Autant dire que je me suis peu frottée à cette réalité sordide. Le film se déroule dans une banlieue non identifiée d’Auckland, mais l’auteur du roman dont il est adapté a grandi à Rotorua, une autre ville du Nord. Ici, dans la capitale, les communautés māori se sont installées en dehors de Wellington, à Lower Hutt et Porirua. Et si ces municipalités sont peut-être moins aisées, on est loin du taudis et de la cité décrits dans le film.

Est-ce à dire que les conditions de vie de la minorité indigène ont radicalement changé ? Je crois que suivant les indicateurs traditionnellement utilisés, les Māori rattrapent petit à petit leur retard dans l’éducation, l’emploi, la santé… Malgré tout, ils restent plus touchés par les fléaux modernes (pauvreté, chômage, obésité, délinquance).
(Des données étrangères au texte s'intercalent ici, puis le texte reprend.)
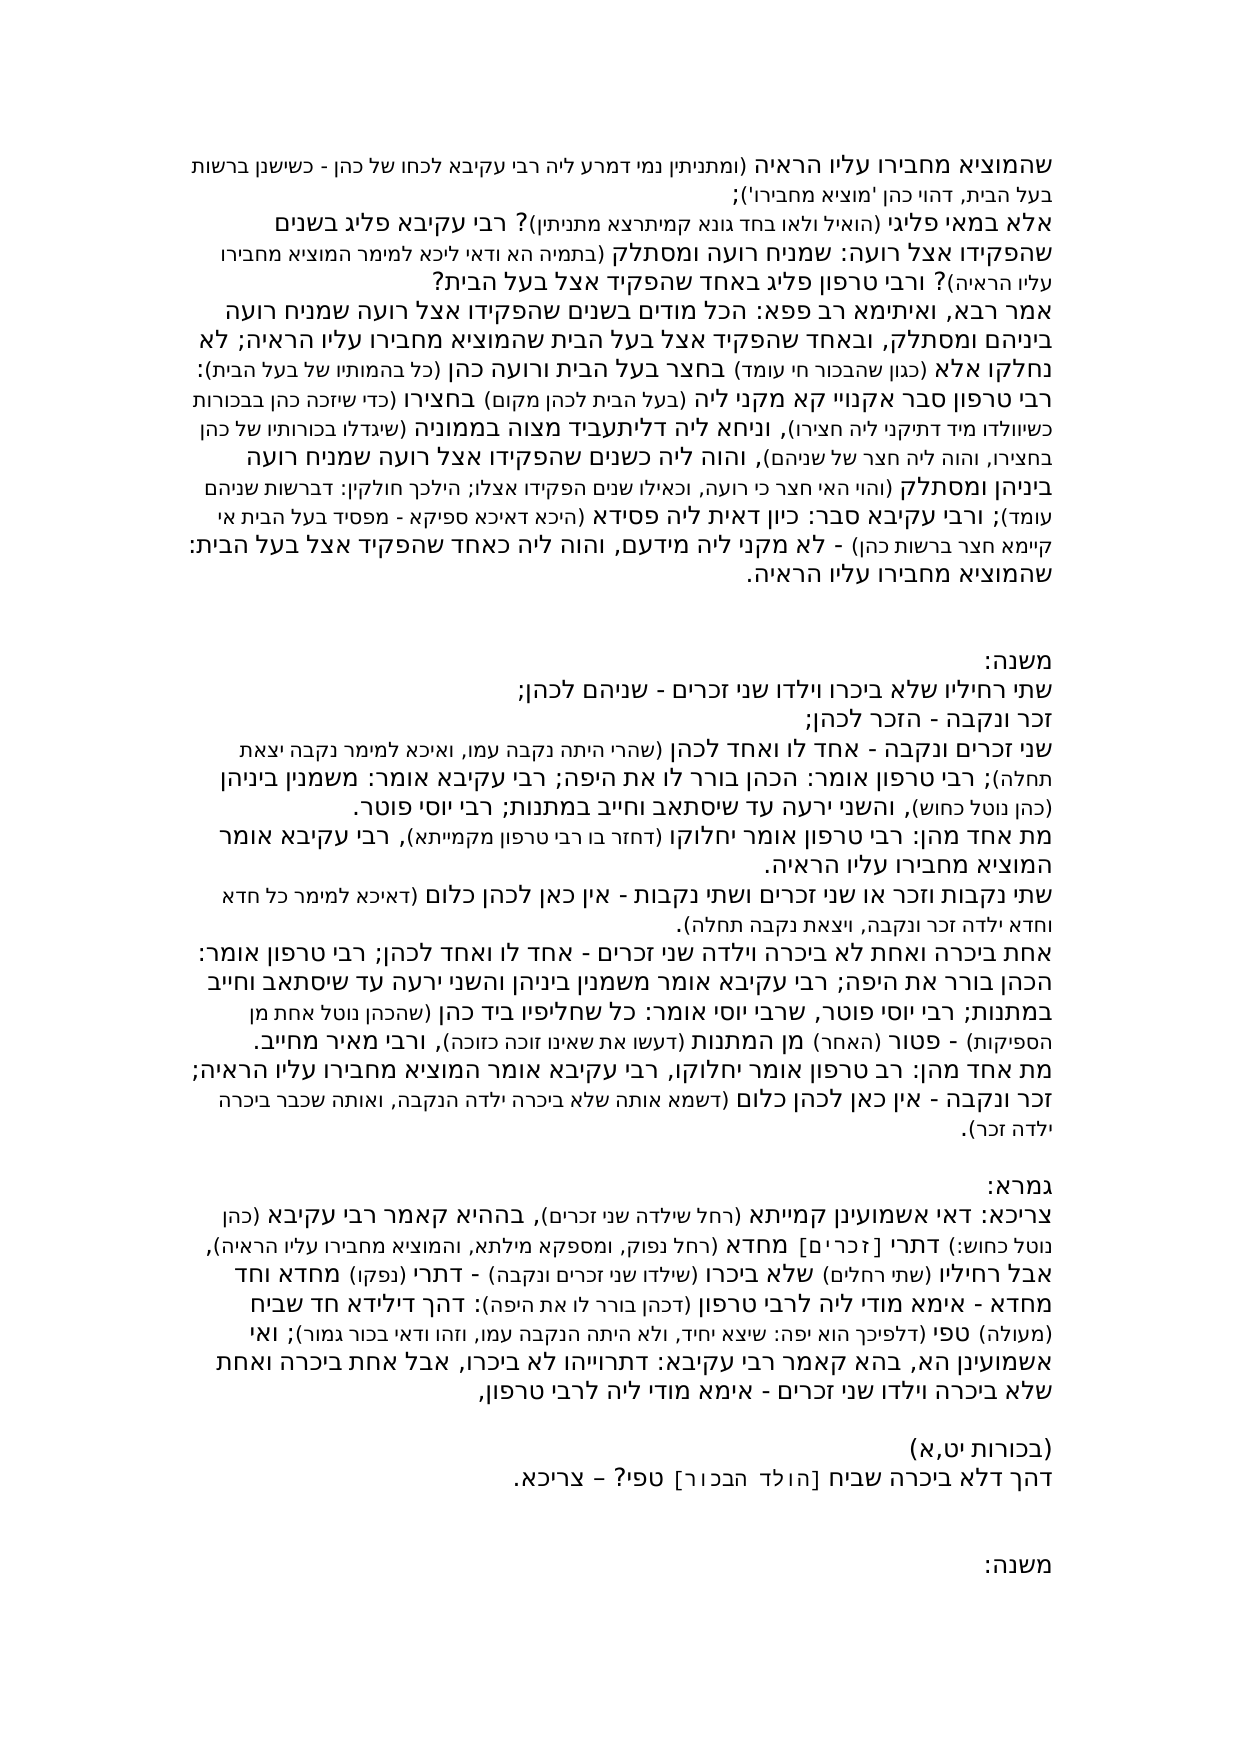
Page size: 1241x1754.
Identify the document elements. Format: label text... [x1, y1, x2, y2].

text שתי נקבות וזכר או שני זכרים ושתי נקבות - אין כאן לכהן כלום (דאיכא למימר כל חדא וחדא ילדה זכר ונקבה, ויצאת נקבה תחלה). [187, 880, 1053, 938]
text דהך דלא ביכרה שביח [הולד הבכור] טפי? – צריכא. [187, 1463, 1053, 1493]
text שתי רחיליו שלא ביכרו וילדו שני זכרים - שניהם לכהן; [187, 675, 1053, 704]
text צריכא: דאי אשמועינן קמייתא (רחל שילדה שני זכרים), בההיא קאמר רבי עקיבא (כהן נוטל כחוש:) דתרי [זכרים] מחדא (רחל נפוק, ומספקא מילתא, והמוציא מחבירו עליו הראיה), אבל רחיליו (שתי רחלים) שלא ביכרו (שילדו שני זכרים ונקבה) - דתרי (נפקו) מחדא וחד מחדא - אימא מודי ליה לרבי טרפון (דכהן בורר לו את היפה): דהך דילידא חד שביח (מעולה) טפי (דלפיכך הוא יפה: שיצא יחיד, ולא היתה הנקבה עמו, וזהו ודאי בכור גמור); ואי אשמועינן הא, בהא קאמר רבי עקיבא: דתרוייהו לא ביכרו, אבל אחת ביכרה ואחת שלא ביכרה וילדו שני זכרים - אימא מודי ליה לרבי טרפון, [187, 1201, 1053, 1406]
text אחת ביכרה ואחת לא ביכרה וילדה שני זכרים - אחד לו ואחד לכהן; רבי טרפון אומר: הכהן בורר את היפה; רבי עקיבא אומר משמנין ביניהן והשני ירעה עד שיסתאב וחייב במתנות; רבי יוסי פוטר, שרבי יוסי אומר: כל שחליפיו ביד כהן (שהכהן נוטל אחת מן הספיקות) - פטור (האחר) מן המתנות (דעשו את שאינו זוכה כזוכה), ורבי מאיר מחייב. [187, 938, 1053, 1055]
text מת אחד מהן: רבי טרפון אומר יחלוקו (דחזר בו רבי טרפון מקמייתא), רבי עקיבא אומר המוציא מחבירו עליו הראיה. [187, 821, 1053, 880]
text מת אחד מהן: רב טרפון אומר יחלוקו, רבי עקיבא אומר המוציא מחבירו עליו הראיה; [187, 1055, 1053, 1084]
text גמרא: [187, 1171, 1053, 1201]
text אמר רבא, ואיתימא רב פפא: הכל מודים בשנים שהפקידו אצל רועה שמניח רועה ביניהם ומסתלק, ובאחד שהפקיד אצל בעל הבית שהמוציא מחבירו עליו הראיה; לא נחלקו אלא (כגון שהבכור חי עומד) בחצר בעל הבית ורועה כהן (כל בהמותיו של בעל הבית): רבי טרפון סבר אקנויי קא מקני ליה (בעל הבית לכהן מקום) בחצירו (כדי שיזכה כהן בבכורות כשיוולדו מיד דתיקני ליה חצירו), וניחא ליה דליתעביד מצוה בממוניה (שיגדלו בכורותיו של כהן בחצירו, והוה ליה חצר של שניהם), והוה ליה כשנים שהפקידו אצל רועה שמניח רועה ביניהן ומסתלק (והוי האי חצר כי רועה, וכאילו שנים הפקידו אצלו; הילכך חולקין: דברשות שניהם עומד); ורבי עקיבא סבר: כיון דאית ליה פסידא (היכא דאיכא ספיקא - מפסיד בעל הבית אי קיימא חצר ברשות כהן) - לא מקני ליה מידעם, והוה ליה כאחד שהפקיד אצל בעל הבית: שהמוציא מחבירו עליו הראיה. [187, 296, 1053, 589]
text שהמוציא מחבירו עליו הראיה (ומתניתין נמי דמרע ליה רבי עקיבא לכחו של כהן - כשישנן ברשות בעל הבית, דהוי כהן 'מוציא מחבירו'); [187, 150, 1053, 208]
text שני זכרים ונקבה - אחד לו ואחד לכהן (שהרי היתה נקבה עמו, ואיכא למימר נקבה יצאת תחלה); רבי טרפון אומר: הכהן בורר לו את היפה; רבי עקיבא אומר: משמנין ביניהן (כהן נוטל כחוש), והשני ירעה עד שיסתאב וחייב במתנות; רבי יוסי פוטר. [187, 734, 1053, 821]
text אלא במאי פליגי (הואיל ולאו בחד גונא קמיתרצא מתניתין)? רבי עקיבא פליג בשנים שהפקידו אצל רועה: שמניח רועה ומסתלק (בתמיה הא ודאי ליכא למימר המוציא מחבירו עליו הראיה)? ורבי טרפון פליג באחד שהפקיד אצל בעל הבית? [187, 208, 1053, 296]
text זכר ונקבה - הזכר לכהן; [187, 704, 1053, 734]
text זכר ונקבה - אין כאן לכהן כלום (דשמא אותה שלא ביכרה ילדה הנקבה, ואותה שכבר ביכרה ילדה זכר). [187, 1084, 1053, 1143]
text משנה: [187, 646, 1053, 675]
text (בכורות יט,א) [187, 1434, 1053, 1463]
text משנה: [187, 1550, 1053, 1579]
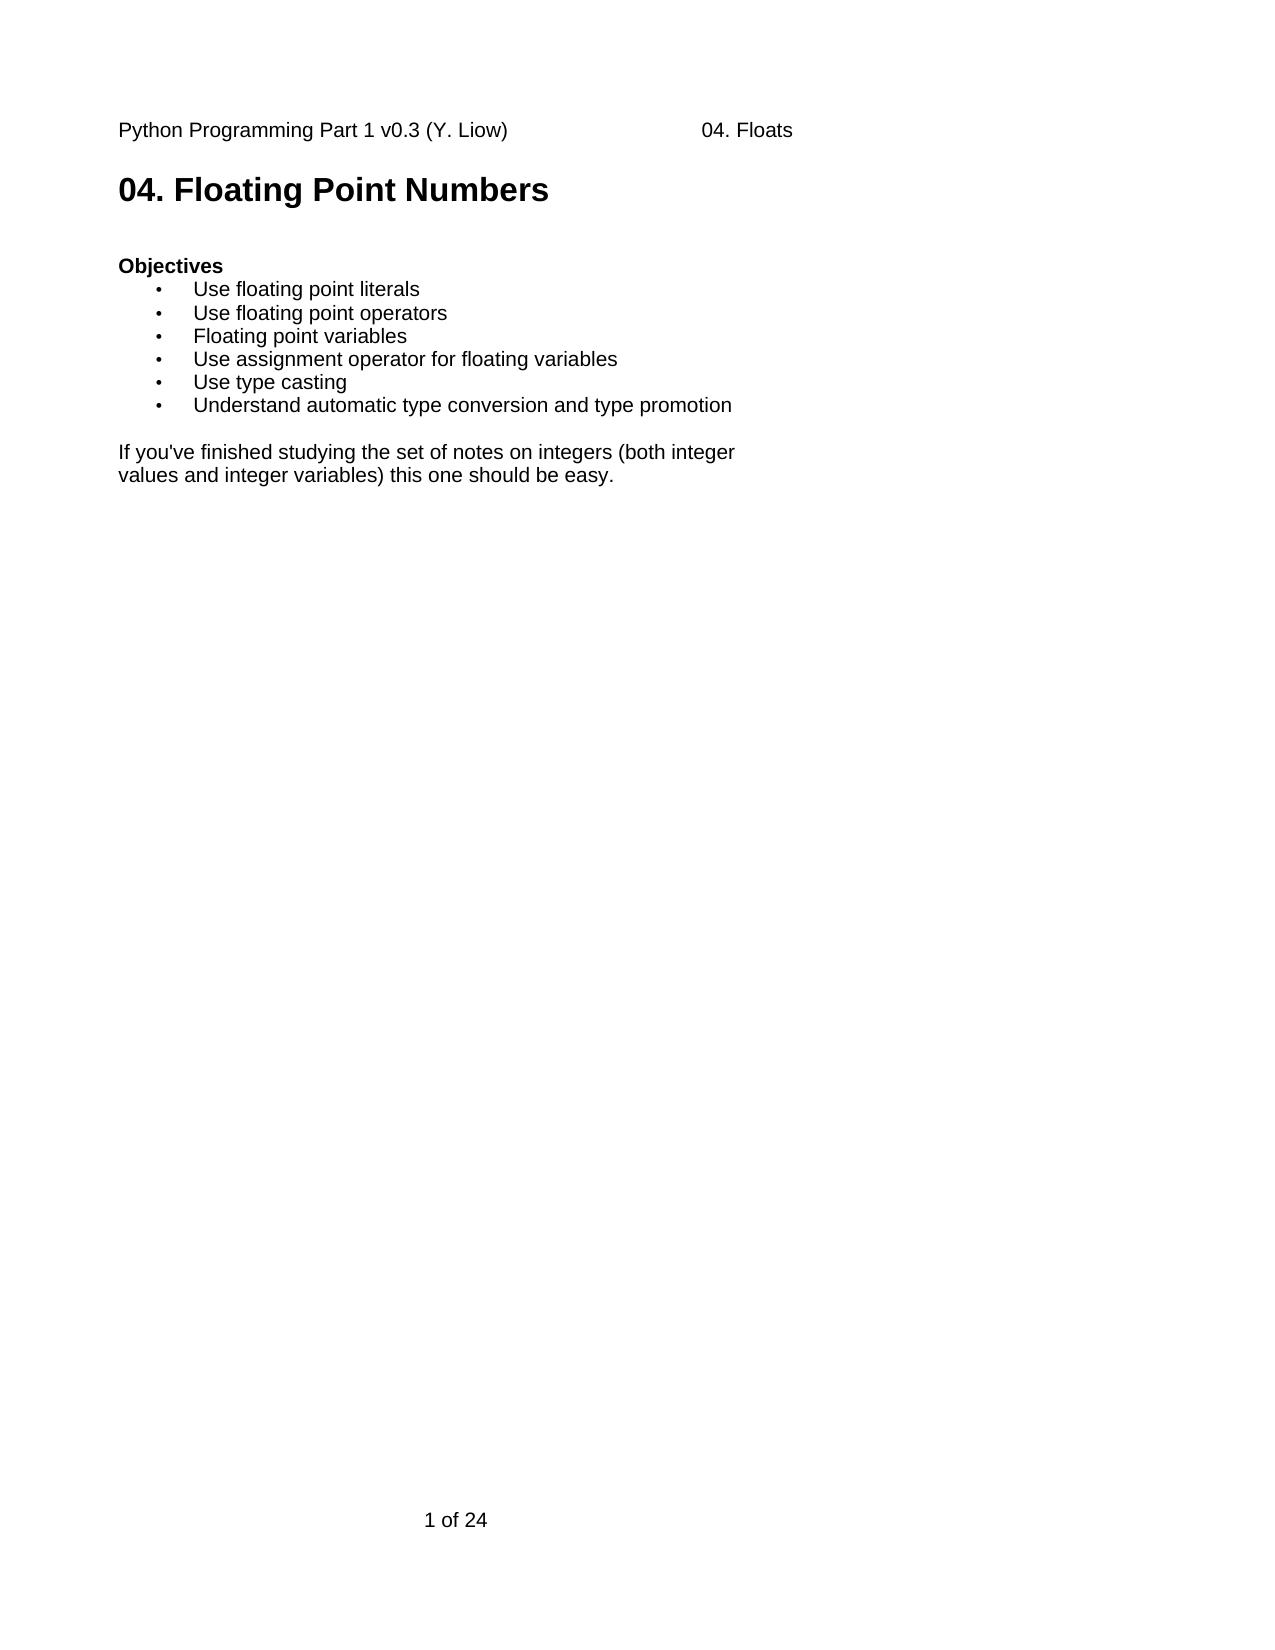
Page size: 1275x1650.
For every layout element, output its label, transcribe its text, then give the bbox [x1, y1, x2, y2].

list Floating point variables [156, 324, 793, 347]
text Objectives [118, 254, 793, 278]
text If you've finished studying the set of notes on integers (both integer values and integer variables) this one should be easy. [118, 440, 793, 487]
list Use assignment operator for floating variables [156, 347, 793, 371]
text 04. Floating Point Numbers [118, 171, 793, 208]
list Understand automatic type conversion and type promotion [156, 394, 793, 417]
list Use floating point literals [156, 278, 793, 301]
list Use type casting [156, 371, 793, 394]
list Use floating point operators [156, 301, 793, 324]
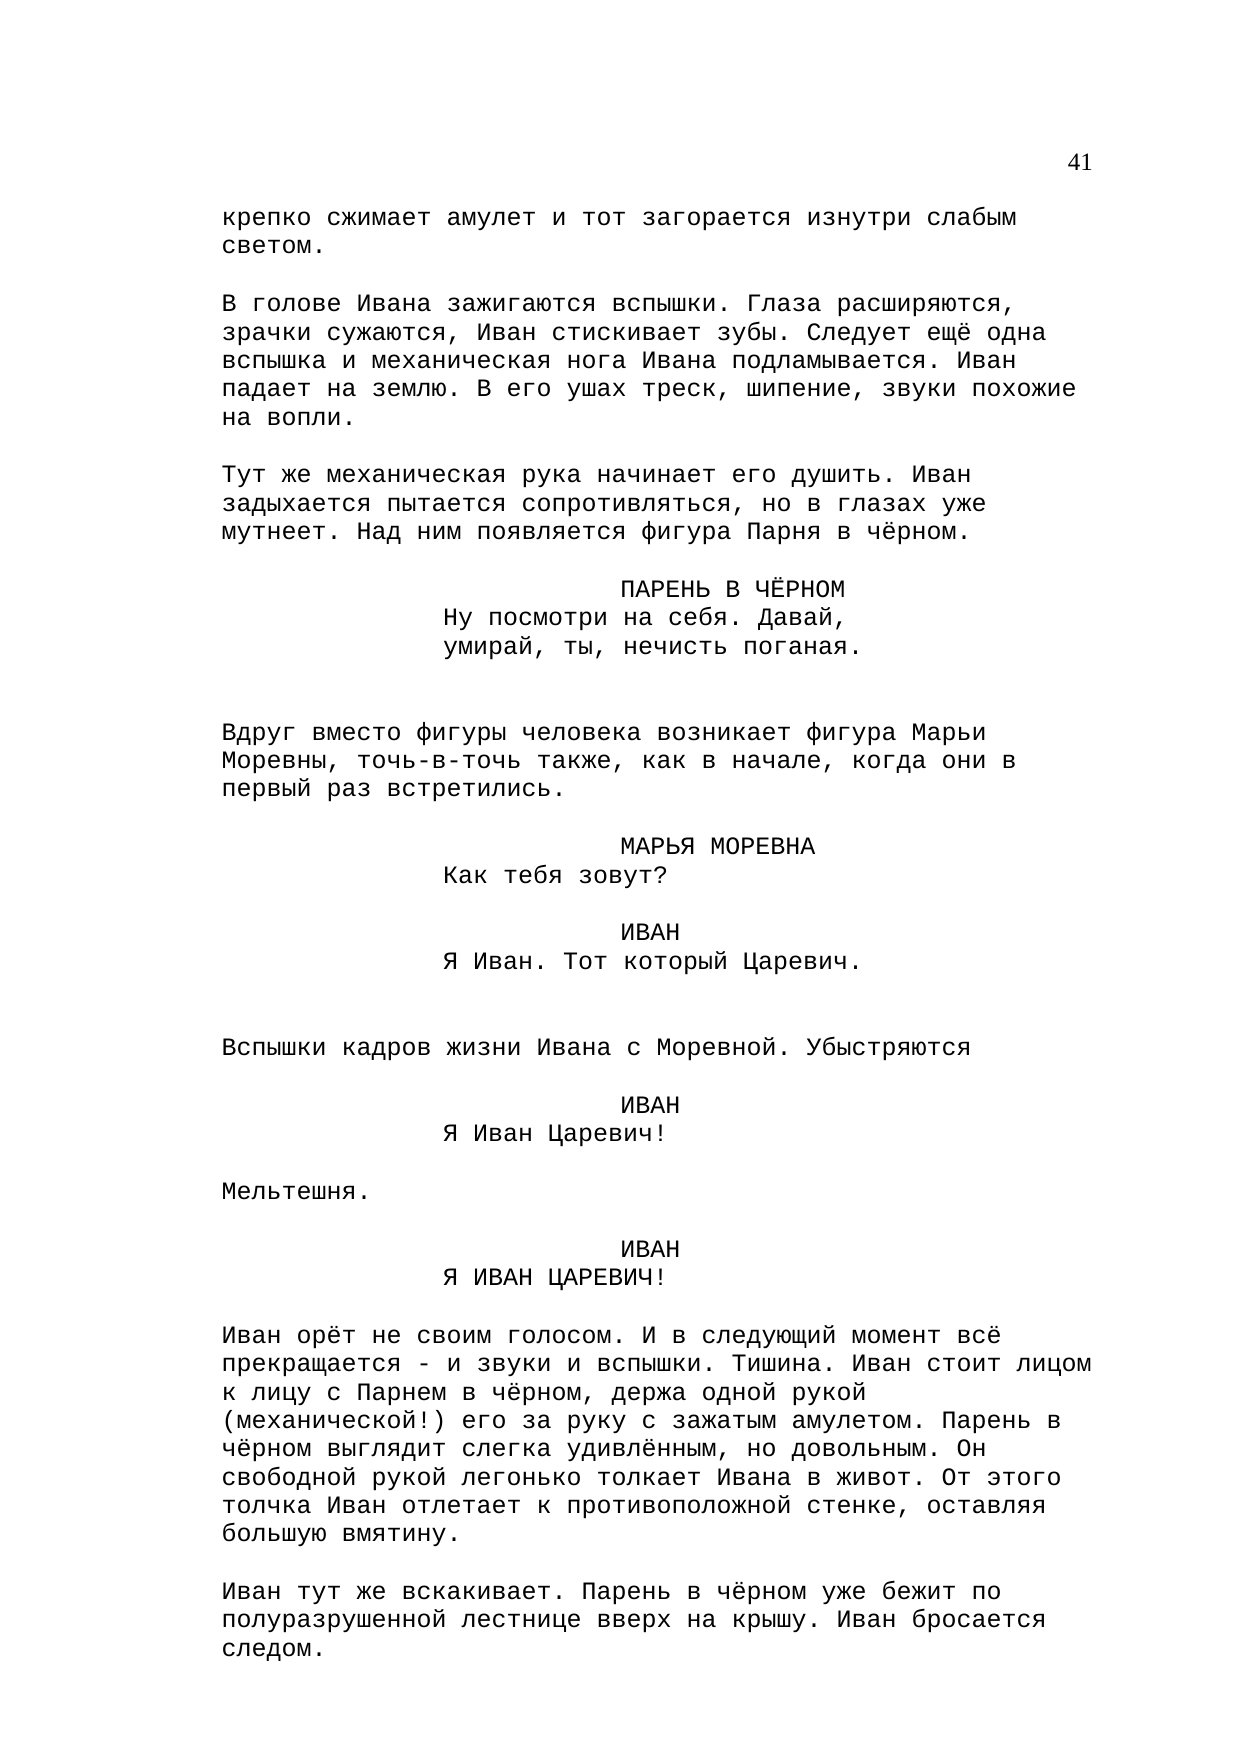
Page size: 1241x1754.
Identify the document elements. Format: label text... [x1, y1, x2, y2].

text Я ИВАН ЦАРЕВИЧ! [443, 1264, 871, 1293]
text ИВАН [620, 1092, 1093, 1121]
text В голове Ивана зажигаются вспышки. Глаза расширяются, зрачки сужаются, Иван стискивает зубы. Следует ещё одна вспышка и механическая нога Ивана подламывается. Иван падает на землю. В его ушах треск, шипение, звуки похожие на вопли. [221, 291, 1093, 433]
text крепко сжимает амулет и тот загорается изнутри слабым светом. [221, 205, 1093, 261]
text ИВАН [620, 1236, 1093, 1264]
text Мельтешня. [221, 1178, 1093, 1207]
text Иван тут же вскакивает. Парень в чёрном уже бежит по полуразрушенной лестнице вверх на крышу. Иван бросается следом. [221, 1578, 1093, 1663]
text Тут же механическая рука начинает его душить. Иван задыхается пытается сопротивляться, но в глазах уже мутнеет. Над ним появляется фигура Парня в чёрном. [221, 462, 1093, 547]
text Вдруг вместо фигуры человека возникает фигура Марьи Моревны, точь-в-точь также, как в начале, когда они в первый раз встретились. [221, 719, 1093, 804]
text Иван орёт не своим голосом. И в следующий момент всё прекращается - и звуки и вспышки. Тишина. Иван стоит лицом к лицу с Парнем в чёрном, держа одной рукой (механической!) его за руку с зажатым амулетом. Парень в чёрном выглядит слегка удивлённым, но довольным. Он свободной рукой легонько толкает Ивана в живот. От этого толчка Иван отлетает к противоположной стенке, оставляя большую вмятину. [221, 1322, 1093, 1549]
text ИВАН [620, 920, 1093, 948]
text МАРЬЯ МОРЕВНА [620, 834, 1093, 862]
text Ну посмотри на себя. Давай, умирай, ты, нечисть поганая. [443, 605, 871, 690]
text Вспышки кадров жизни Ивана с Моревной. Убыстряются [221, 1034, 1093, 1063]
text Я Иван. Тот который Царевич. [443, 948, 871, 1005]
text Я Иван Царевич! [443, 1121, 871, 1149]
text Как тебя зовут? [443, 862, 871, 891]
text ПАРЕНЬ В ЧЁРНОМ [620, 577, 1093, 605]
Quant aux gangs, ils semblent plus ou moins passés de mode, ou se sont rangés disons. Ils ne font plus la une des faits divers.

I’m slowly catching up on “movies made in NZ”. I’ve been meaning to watch Once Were Warriors for ages: I actually remember when it was released in France, back in 1995. It made quite an impression. Māori culture was suddenly under the spotlight. So I was disappointed to find out that the story focuses on an urban contemporary Māori family rather than a traditional whanau.

Yet I was curious to see if I could confront any element of the movie to my own experience, now that I’m here.

And the answer is no. Living in Wellington, I do not often visit Porirua or Lower Hutt which seem to be the epicenters of the local Māori communities. And from the news I gather, living conditions there are way less bleak than the ones depicted in the movie, which setting is inspired by a Rotorua neighborhood. Although Māori people still seem to be disadvantaged nowadays, suffering from social ills (poverty, unemployment, obesity) in greater numbers than other Kiwis, the gap is shrinking.

What struck me was that, except for a few “authentic” touches (such as moko and songs), there was not much that distinguished the Heke family’s fate from that of another family dwelling in an urban ghetto in Paris, Berlin, New York or Rio. Their Māori roots, the fact that they are able to reconnect with their tribal community, is actually what saves them in the end.

And so it could be argued that the movie is more about exploring life in the margins of our postmodern societies than revealing contemporary Māori culture.